*** DATA FOR THE TASK ***

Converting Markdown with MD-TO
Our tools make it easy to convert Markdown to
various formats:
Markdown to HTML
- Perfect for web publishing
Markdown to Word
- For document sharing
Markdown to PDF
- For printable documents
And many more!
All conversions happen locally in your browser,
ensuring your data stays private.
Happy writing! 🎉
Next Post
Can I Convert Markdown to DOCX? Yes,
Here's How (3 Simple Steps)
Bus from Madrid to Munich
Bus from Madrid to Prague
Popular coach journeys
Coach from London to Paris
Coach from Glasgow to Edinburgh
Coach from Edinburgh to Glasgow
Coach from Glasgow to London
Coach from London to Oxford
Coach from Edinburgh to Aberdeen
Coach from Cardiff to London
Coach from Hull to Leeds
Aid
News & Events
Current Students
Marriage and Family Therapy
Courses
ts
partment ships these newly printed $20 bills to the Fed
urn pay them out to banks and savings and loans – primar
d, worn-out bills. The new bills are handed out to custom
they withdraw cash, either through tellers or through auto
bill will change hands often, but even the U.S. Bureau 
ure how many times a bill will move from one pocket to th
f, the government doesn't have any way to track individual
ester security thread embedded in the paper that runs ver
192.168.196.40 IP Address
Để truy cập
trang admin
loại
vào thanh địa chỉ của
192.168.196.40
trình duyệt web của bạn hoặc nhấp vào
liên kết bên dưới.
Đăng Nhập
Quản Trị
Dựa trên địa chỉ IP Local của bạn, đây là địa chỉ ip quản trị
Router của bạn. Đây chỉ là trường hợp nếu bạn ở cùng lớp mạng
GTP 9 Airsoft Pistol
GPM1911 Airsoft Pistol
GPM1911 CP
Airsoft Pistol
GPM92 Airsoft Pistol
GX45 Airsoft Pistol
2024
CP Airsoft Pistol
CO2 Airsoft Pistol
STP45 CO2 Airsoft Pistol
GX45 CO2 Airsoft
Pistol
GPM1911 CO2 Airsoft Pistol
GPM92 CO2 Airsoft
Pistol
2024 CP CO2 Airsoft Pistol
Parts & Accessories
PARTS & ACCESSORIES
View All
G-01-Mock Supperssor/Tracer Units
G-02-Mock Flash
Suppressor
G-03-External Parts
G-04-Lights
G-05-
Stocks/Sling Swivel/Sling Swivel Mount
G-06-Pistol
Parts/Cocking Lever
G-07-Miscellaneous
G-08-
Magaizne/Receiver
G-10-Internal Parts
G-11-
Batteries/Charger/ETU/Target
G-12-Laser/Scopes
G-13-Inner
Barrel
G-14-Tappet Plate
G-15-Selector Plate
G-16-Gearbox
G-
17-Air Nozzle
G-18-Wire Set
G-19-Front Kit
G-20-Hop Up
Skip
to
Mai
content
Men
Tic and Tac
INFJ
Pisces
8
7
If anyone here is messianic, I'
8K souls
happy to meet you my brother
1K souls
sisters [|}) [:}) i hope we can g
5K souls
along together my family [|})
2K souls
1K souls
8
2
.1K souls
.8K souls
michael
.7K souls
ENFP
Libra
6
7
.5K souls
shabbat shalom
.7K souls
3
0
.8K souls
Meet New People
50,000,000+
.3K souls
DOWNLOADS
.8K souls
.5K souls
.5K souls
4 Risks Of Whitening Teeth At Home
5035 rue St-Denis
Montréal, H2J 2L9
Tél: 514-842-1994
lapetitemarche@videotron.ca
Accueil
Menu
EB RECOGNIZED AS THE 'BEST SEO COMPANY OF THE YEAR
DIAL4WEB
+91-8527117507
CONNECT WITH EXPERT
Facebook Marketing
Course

*** End of DATA FOR THE TASK ***

TASK GOAL - From the opening line of the data above through the line that contains "All conversions happen", please print each line as it stands and only those lines.

WRITTEN SOLUTION -
Converting Markdown with MD-TO
Our tools make it easy to convert Markdown to
various formats:
Markdown to HTML
- Perfect for web publishing
Markdown to Word
- For document sharing
Markdown to PDF
- For printable documents
And many more!
All conversions happen locally in your browser,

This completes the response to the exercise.